◆ **INPUT FOR THIS TASK**:
----
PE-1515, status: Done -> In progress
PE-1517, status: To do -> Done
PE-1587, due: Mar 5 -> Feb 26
----
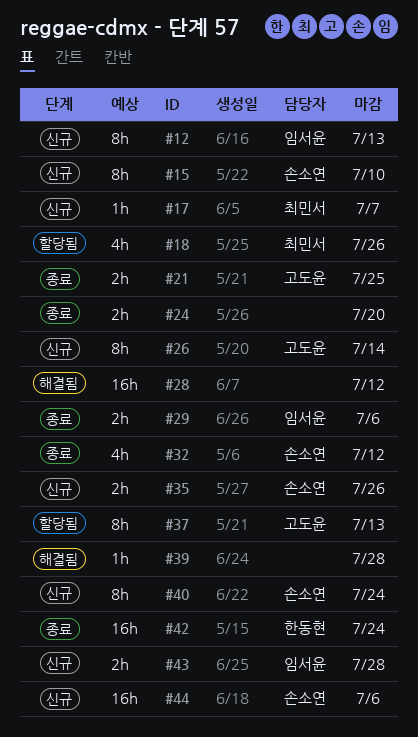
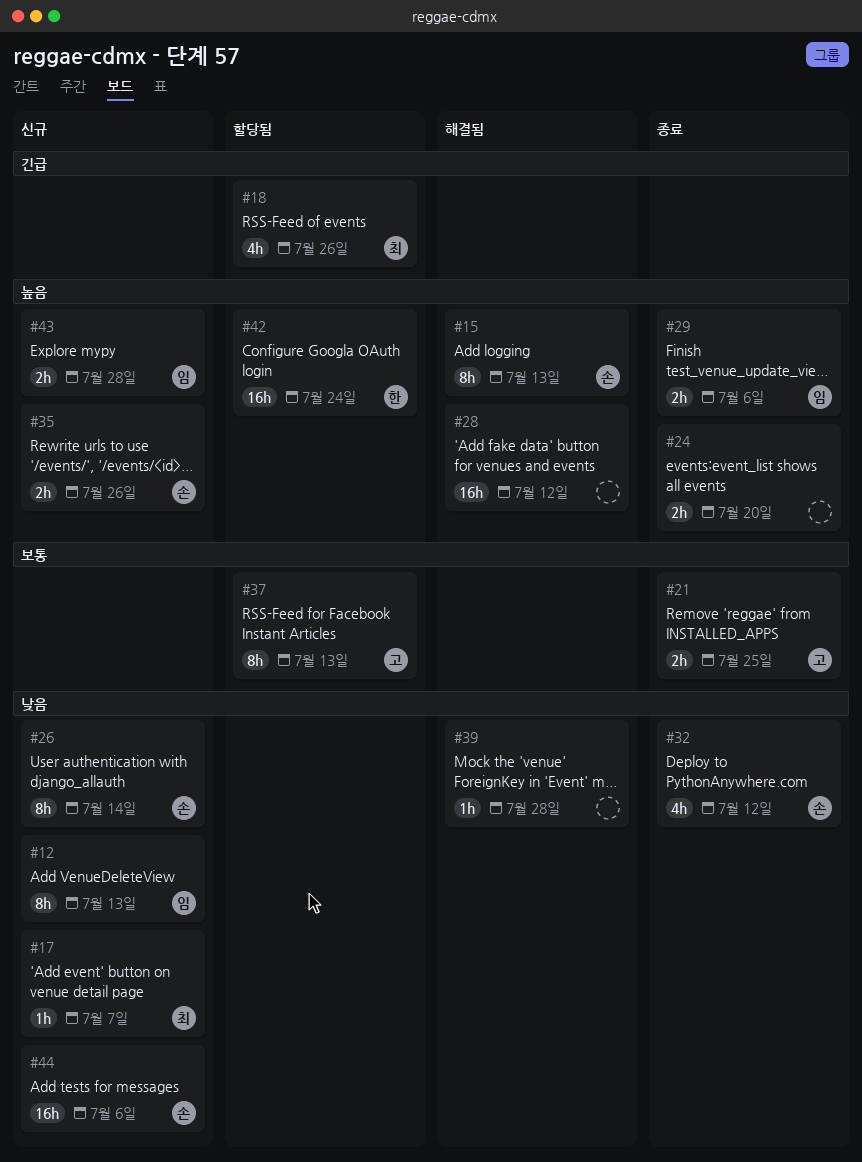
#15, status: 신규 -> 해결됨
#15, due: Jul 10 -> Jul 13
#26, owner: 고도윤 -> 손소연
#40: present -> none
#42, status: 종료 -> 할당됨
----
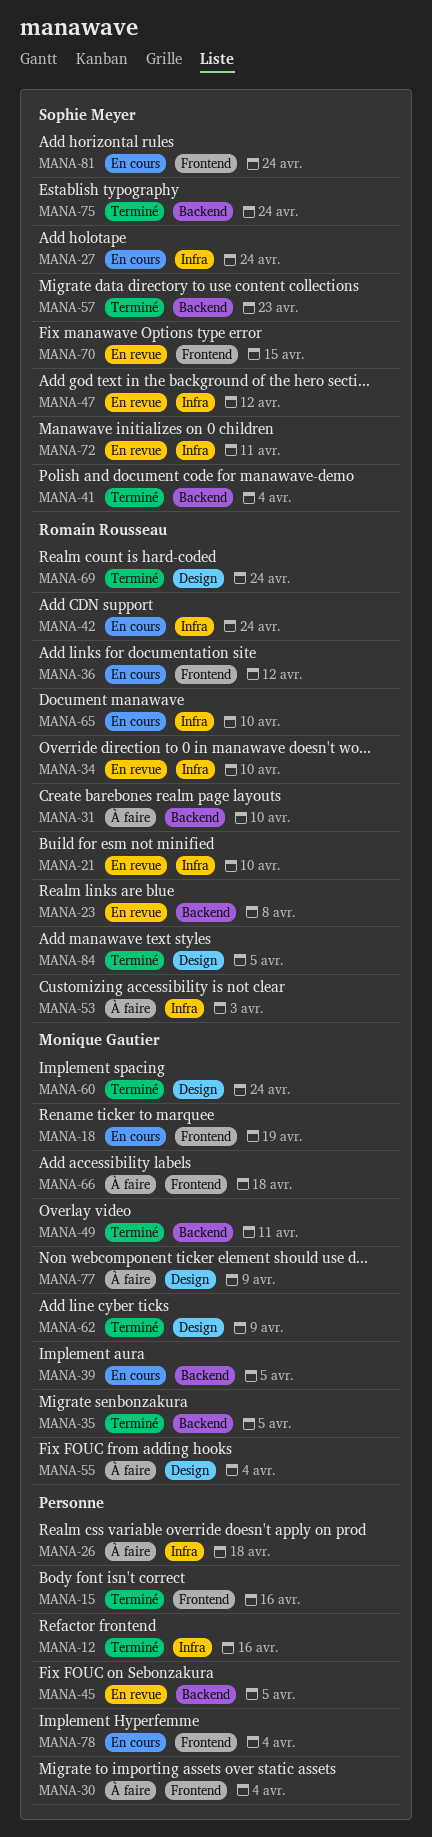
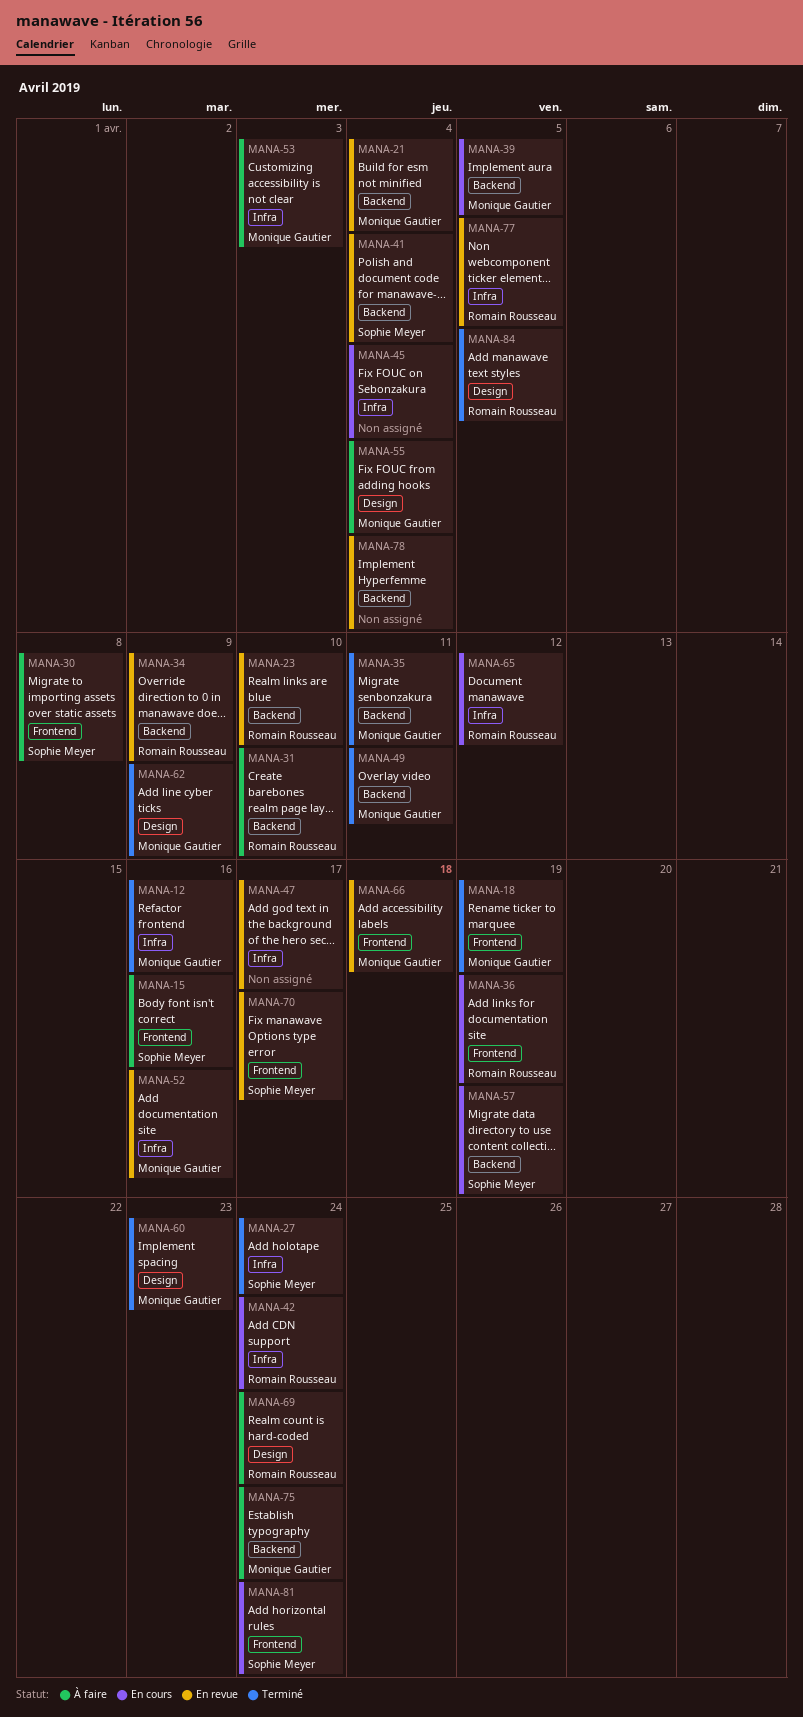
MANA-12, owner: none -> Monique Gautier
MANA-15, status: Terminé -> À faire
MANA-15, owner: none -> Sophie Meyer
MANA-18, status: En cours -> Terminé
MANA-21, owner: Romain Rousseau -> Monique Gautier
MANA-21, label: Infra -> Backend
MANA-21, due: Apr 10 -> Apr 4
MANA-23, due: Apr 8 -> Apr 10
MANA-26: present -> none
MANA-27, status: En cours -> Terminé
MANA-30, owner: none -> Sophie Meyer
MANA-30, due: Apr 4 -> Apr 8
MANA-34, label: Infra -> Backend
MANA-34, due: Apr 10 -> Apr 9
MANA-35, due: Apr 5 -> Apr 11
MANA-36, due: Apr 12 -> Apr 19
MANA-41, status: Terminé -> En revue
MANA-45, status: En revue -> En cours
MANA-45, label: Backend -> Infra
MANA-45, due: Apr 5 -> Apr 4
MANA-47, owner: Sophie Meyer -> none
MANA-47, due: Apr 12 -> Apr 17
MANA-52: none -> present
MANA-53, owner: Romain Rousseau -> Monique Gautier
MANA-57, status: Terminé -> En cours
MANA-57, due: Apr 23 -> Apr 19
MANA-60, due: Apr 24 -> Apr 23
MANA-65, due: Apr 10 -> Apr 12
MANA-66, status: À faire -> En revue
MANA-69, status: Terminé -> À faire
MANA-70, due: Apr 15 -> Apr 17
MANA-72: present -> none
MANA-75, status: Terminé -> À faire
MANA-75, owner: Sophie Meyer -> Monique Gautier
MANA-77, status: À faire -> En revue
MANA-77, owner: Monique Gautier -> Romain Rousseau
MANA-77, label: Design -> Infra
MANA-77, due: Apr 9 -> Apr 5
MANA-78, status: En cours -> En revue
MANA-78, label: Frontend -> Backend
----
◆ **TASK TO CARRY OUT**:
In the entries above, find the line holding "MANA-77, status: À faire -> En revue" and the line holding "MANA-78, label: Frontend -> Backend", then retype exactly those two lines and every line between them, and nothing else.

◆ **WRITTEN RESPONSE**:
MANA-77, status: À faire -> En revue
MANA-77, owner: Monique Gautier -> Romain Rousseau
MANA-77, label: Design -> Infra
MANA-77, due: Apr 9 -> Apr 5
MANA-78, status: En cours -> En revue
MANA-78, label: Frontend -> Backend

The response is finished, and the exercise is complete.